The plan would mandate patent applicants to publicly disclose the origins of “traditional knowledge” and “genetic resources” – such as plant varieties, genetic sequences, and microorganisms – used in their goods and products. In pushing for this measure, some WIPO members claim that PDRs would bolster global biodiversity and better enable developing countries to accurately price genetic resources. Indeed, those are laudable goals.

However, PDRs would do nothing to achieve them. In fact, by hindering the ability of businesses worldwide to pursue groundbreaking innovation through R&D, the IGC’s proposal would deprive people in every country of life-changing technologies.

To start, it is simply impossible for many inventors to determine the precise geographic or biological origin of a specific genetic resource. Tracing the full history of a unique microorganism or amino acid sequence generally falls within the domain of academic research – and even then, it’s often an exercise in futility. The notion that businesses (especially small businesses) will be able to reliably determine such information is problematic. In fact, highly unrealistic.

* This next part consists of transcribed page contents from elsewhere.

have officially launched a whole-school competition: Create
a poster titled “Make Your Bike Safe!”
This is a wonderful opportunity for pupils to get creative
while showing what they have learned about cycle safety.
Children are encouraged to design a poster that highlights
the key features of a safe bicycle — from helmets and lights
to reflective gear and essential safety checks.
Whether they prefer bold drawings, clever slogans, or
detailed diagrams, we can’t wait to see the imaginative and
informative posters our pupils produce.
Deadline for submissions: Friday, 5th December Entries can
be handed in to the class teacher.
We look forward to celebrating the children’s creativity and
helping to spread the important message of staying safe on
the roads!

Even when GR sourcing is feasible, it’s incredibly time-consuming and expensive. Given that start-ups and small companies often have fewer resources, including staff (most have fewer than 20 employees), a mandatory PDR regime would inevitably force a large share to abandon their research altogether. The financial and administrative burden would be insurmountable.

Apart from more obvious logistical challenges, PDRs would also chill R&D activity and investment by inserting enormous uncertainty into our patent system. For generations, IP-intensive businesses have operated with the understanding that there are three relatively straightforward requirements for patentability: novelty, utility, and non-obviousness. By adding a far more confusing stipulation to this long-established criteria, PDRs would undermine the confidence many businesses have in their ability to secure and protect otherwise reliable patents.

As a result, routine decisions concerning investment and distribution would suddenly be placed in doubt. Firms could be forced to shift their entire business models overnight if the IP protections on certain products are no longer enforceable.

Small companies in the life sciences sector would be disproportionately impacted. Start-up biotechs often stake their future revenue streams on just one or two potential therapies. Imposing PDRs on nascent medicines would further slow the decades-long process that it takes for a drug to receive FDA approval. It would all but ensure that fewer small life sciences companies survive, given that nine in ten treatments that enter clinical trials already fail to receive FDA approval.

We know from real-world experience that PDRs hugely encumber the entire patenting process, because it’s already happened in India and Brazil – which have seen significant delays and application backlogs since PDRs were implemented. There’s no reason to believe the outcome in the United States would be any different. Like patent examiners in those countries, the USPTO would be forced to waste thousands of valuable hours verifying the accuracy of each submitted GR.

Entrepreneurs and small business owners inherently understand that onerous, anti-innovation government regulations like PDRs are inimical to their innovative pursuits, competitiveness and survival. Moreover, such policies ultimately inflict even more damage on consumers and the public. If IGC’s plan passes, both Americans and those in developing countries would lose out on countless life-saving medicines, efficient technologies – including climate technologies – and other goods and products across every sector.

The United States and its patent system have been responsible for most of the world’s transformative discoveries and inventions of the past century – many coming from startups and small businesses. To preserve the environment and spirit of innovation and entrepreneurship for future generations, I urge you to reject the IGC’s newest proposal.